Woods categorically denied reports that domestic violence could have played any role in the car accident as "utterly false and malicious."
Woods also objected to the invasive media attention, saying "personal sins should not require press releases and problems within a family shouldn't have to mean public confessions."
While Tiger does not clarify the "transgressions," the statement came after a 24-year-old Los Vegas cocktail waitress claimed to have had a nearly three-year-long affair with the golf superstar. She said she had evidence to prove it.
In a voicemail, apparently from Woods to waitress Jaimee Grubbs, posted on the US Weekly Web site, a panicked voice identified as Woods by US Weekly apparently begs Grubbs to change her voicemail greeting. The voicemail is from Nov. 24, the day before reports of his alleged affairs surfaced, according to US Weekly.

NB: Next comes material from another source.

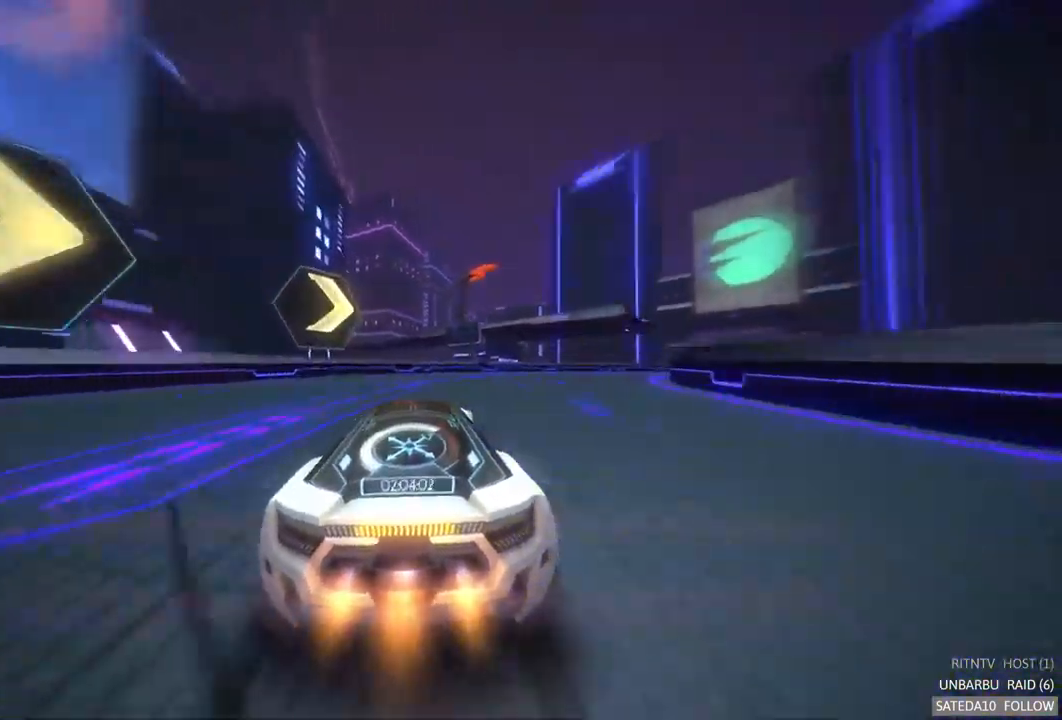
{"buttons": ["A", "R2"], "left_stick": "right", "right_stick": "center", "events": []}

"Hey it's Tiger. I need you to do me a huge favor," Woods says in the message. "Can you please, uh, take your name off your phone? My wife went through my phone and may be calling you. If you can, please take your name off that and, um, what do you call it, just have it as a number on the voice mail. Just have it as your telephone number. You have to do this for me. Huge. Quickly. Bye."
The voice mail is accompanied by a lengthy article in which Grubbs claims to have had 20 sexual encounters with Woods since April 2007. She also claims to have more than "300 racy texts from Woods" as well as photos.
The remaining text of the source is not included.